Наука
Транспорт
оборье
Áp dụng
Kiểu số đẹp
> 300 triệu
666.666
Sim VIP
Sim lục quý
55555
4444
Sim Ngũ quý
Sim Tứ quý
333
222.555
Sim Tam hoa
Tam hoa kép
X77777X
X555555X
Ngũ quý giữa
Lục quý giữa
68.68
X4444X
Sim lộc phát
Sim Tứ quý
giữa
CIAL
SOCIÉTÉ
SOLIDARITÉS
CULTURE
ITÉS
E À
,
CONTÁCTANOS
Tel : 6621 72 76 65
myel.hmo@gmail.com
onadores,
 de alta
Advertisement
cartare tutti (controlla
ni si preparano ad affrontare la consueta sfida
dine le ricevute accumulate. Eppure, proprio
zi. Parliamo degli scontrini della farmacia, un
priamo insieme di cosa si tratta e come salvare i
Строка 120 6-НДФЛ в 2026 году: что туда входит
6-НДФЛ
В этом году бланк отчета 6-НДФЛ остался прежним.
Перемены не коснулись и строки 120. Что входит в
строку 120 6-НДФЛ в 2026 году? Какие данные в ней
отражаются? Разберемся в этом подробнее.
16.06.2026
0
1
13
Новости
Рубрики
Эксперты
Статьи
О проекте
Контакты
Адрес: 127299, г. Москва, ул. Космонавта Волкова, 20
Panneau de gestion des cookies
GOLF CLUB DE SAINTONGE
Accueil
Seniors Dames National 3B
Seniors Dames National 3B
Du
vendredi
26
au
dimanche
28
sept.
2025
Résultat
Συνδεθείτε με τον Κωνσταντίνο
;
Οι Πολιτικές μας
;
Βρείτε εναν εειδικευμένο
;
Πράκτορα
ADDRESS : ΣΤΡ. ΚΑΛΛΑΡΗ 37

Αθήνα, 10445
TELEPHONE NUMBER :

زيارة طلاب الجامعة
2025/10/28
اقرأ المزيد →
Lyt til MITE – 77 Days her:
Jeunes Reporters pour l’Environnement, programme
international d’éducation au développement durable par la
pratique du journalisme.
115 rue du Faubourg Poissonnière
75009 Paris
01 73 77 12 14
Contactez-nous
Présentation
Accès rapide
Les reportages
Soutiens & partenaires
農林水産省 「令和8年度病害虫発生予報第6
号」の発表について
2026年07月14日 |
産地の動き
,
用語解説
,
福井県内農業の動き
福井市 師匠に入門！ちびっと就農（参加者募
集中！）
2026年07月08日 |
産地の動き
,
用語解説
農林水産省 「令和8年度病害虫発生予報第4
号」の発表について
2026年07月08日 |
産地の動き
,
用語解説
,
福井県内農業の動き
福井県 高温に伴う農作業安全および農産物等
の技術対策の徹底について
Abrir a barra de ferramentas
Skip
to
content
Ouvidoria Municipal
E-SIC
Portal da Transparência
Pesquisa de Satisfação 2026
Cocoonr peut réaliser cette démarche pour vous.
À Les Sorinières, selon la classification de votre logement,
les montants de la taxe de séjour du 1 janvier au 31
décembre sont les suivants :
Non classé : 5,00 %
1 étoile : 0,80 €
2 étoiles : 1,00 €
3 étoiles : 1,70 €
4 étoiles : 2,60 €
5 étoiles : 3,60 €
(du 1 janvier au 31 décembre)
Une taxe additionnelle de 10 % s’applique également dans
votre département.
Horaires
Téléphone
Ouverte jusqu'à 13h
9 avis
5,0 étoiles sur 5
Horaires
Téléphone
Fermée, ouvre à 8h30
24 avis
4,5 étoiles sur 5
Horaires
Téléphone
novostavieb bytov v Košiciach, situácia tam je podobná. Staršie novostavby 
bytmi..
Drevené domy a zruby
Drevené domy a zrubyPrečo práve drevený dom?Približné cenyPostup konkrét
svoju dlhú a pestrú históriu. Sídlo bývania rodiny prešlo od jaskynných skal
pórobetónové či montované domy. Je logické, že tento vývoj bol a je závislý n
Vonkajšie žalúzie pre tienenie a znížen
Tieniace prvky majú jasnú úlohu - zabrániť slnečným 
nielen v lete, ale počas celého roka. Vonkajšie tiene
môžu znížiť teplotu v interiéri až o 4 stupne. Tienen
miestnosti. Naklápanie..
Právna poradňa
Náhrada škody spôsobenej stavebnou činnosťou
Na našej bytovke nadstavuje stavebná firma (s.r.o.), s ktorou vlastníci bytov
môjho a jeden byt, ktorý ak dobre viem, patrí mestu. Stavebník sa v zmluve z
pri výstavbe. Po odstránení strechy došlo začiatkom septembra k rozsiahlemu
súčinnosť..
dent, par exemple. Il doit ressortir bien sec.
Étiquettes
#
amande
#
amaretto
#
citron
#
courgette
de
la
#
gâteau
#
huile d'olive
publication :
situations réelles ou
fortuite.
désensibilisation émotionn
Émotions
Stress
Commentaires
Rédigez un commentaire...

────────────────

*Instructions for the task*.
Go through the data above and count the lines that hold "Drevené". Respond with the number and no other words.

*Task result*.
2